▶ **Task objective**
Express the lines of the records as a JSON array of strings, one per line, starting with the line containing "f-the-art manufacturing facilities." and going on through the line containing "how much freshwater". Leave out blank lines and the pictures.

▶ **Records shown**

***

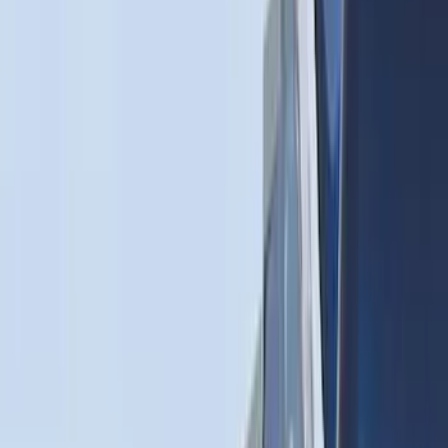
(
37
)
$201 - $500
(
32
)
$501 - Above
(
4
)
Sort
Sort
: Best Sellers
62 results
Bed/Cargo Area
Results
(
62
)
Brand
:
Genuine Ford Accessory
Price
:
$0 - $50
Price
:
$51 - $100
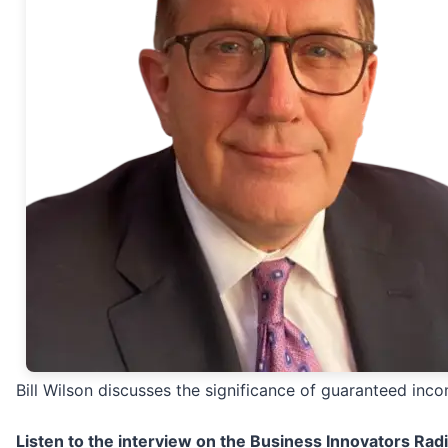
Bill Wilson discusses the significance of guaranteed inc
Listen to the interview on the Business Innovators Rad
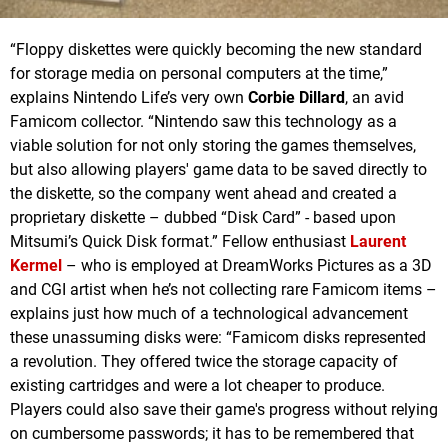
“Floppy diskettes were quickly becoming the new standard
for storage media on personal computers at the time,”
explains Nintendo Life’s very own
Corbie Dillard
, an avid
Famicom collector. “Nintendo saw this technology as a
viable solution for not only storing the games themselves,
but also allowing players' game data to be saved directly to
the diskette, so the company went ahead and created a
proprietary diskette – dubbed “Disk Card” - based upon
Mitsumi’s Quick Disk format.” Fellow enthusiast
Laurent
Kermel
– who is employed at DreamWorks Pictures as a 3D
and CGI artist when he’s not collecting rare Famicom items –
explains just how much of a technological advancement
these unassuming disks were: “Famicom disks represented
a revolution. They offered twice the storage capacity of
existing cartridges and were a lot cheaper to produce.
Players could also save their game's progress without relying
on cumbersome passwords; it has to be remembered that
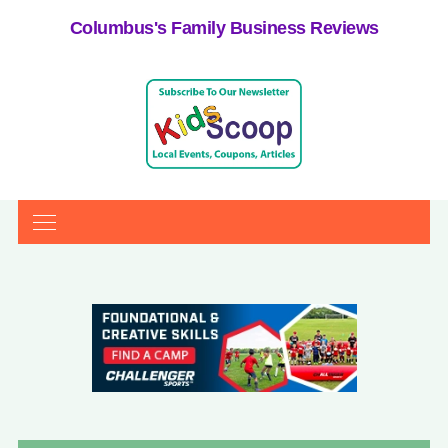
Columbus's Family Business Reviews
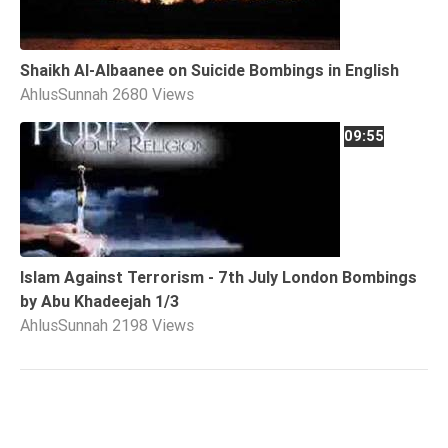
Shaikh Al-Albaanee on Suicide Bombings in English
AhlusSunnah
2680 Views
09:55
Islam Against Terrorism - 7th July London Bombings
by Abu Khadeejah 1/3
AhlusSunnah
2198 Views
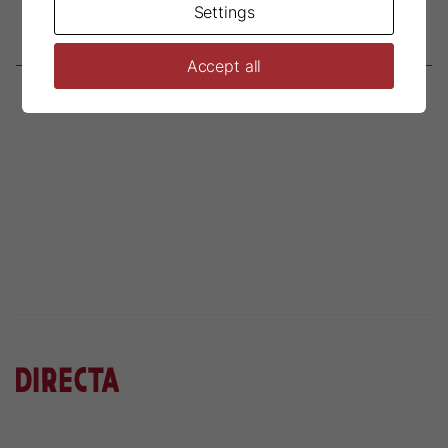
Settings
Accept all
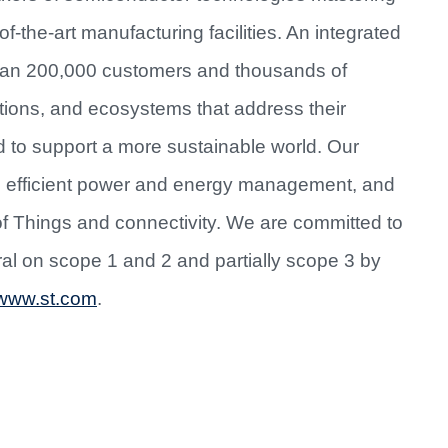
f-the-art manufacturing facilities. An integrated
han 200,000 customers and thousands of
utions, and ecosystems that address their
d to support a more sustainable world. Our
re efficient power and energy management, and
of Things and connectivity. We are committed to
al on scope 1 and 2 and partially scope 3 by
www.st.com
.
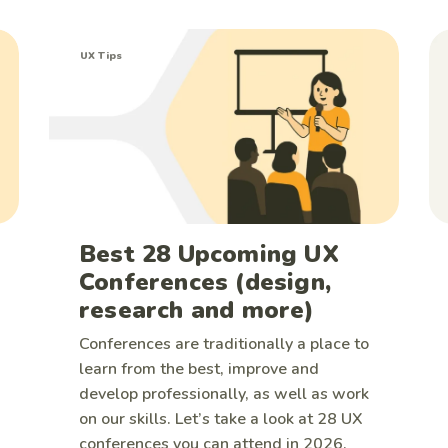
UX Tips
Best 28 Upcoming UX
Conferences (design,
research and more)
Conferences are traditionally a place to
learn from the best, improve and
develop professionally, as well as work
on our skills. Let’s take a look at 28 UX
conferences you can attend in 2026.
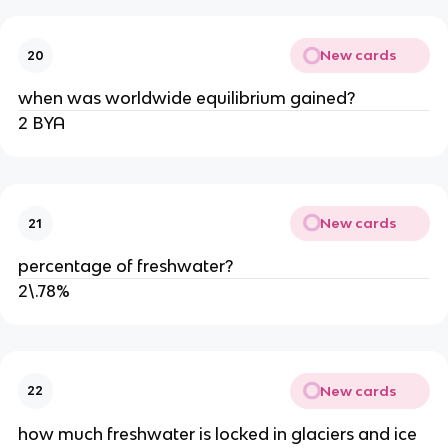
New cards
20
when was worldwide equilibrium gained?
2 BYA
New cards
21
percentage of freshwater?
2\.78%
New cards
22
how much freshwater is locked in glaciers and ice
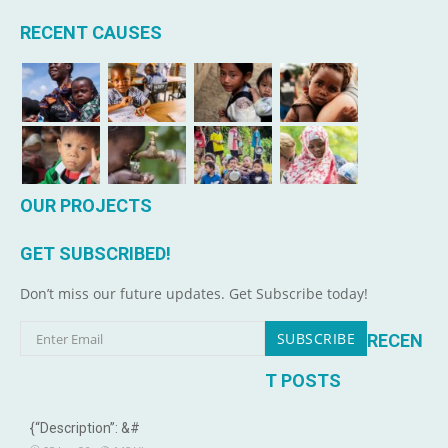
RECENT CAUSES
OUR PROJECTS
GET SUBSCRIBED!
Don’t miss our future updates. Get Subscribe today!
RECEN
T POSTS
{“Description”: &#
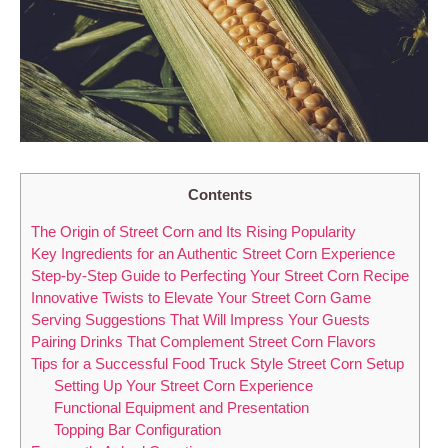
Contents
The Origin of Street Corn and Its Rising Popularity
Key Ingredients for an Authentic Street Corn Experience
Step-by-Step Guide to Perfecting Your Street Corn Recipe
Innovative Twists to Elevate Your Street Corn Game
Serving Suggestions That Will Impress Your Guests
Pairing Drinks That Complement Street Corn Flavors
Tips for a Successful Food Truck Style Street Corn Setup
Setting Up Your Street Corn Experience
Functional Equipment and Presentation
Topping Bar Configuration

***

▶ **Reply to the exercise**
[
  "f-the-art manufacturing facilities. An integrated",
  "han 200,000 customers and thousands of",
  "utions, and ecosystems that address their",
  "d to support a more sustainable world. Our",
  "re efficient power and energy management, and",
  "of Things and connectivity. We are committed to",
  "al on scope 1 and 2 and partially scope 3 by",
  "www.st.com",
  ".",
  "UX Tips",
  "Best 28 Upcoming UX",
  "Conferences (design,",
  "research and more)",
  "Conferences are traditionally a place to",
  "learn from the best, improve and",
  "develop professionally, as well as work",
  "on our skills. Let’s take a look at 28 UX",
  "conferences you can attend in 2026.",
  "New cards",
  "20",
  "when was worldwide equilibrium gained?",
  "2 BYA",
  "New cards",
  "21",
  "percentage of freshwater?",
  "2\\.78%",
  "New cards",
  "22",
  "how much freshwater is locked in glaciers and ice"
]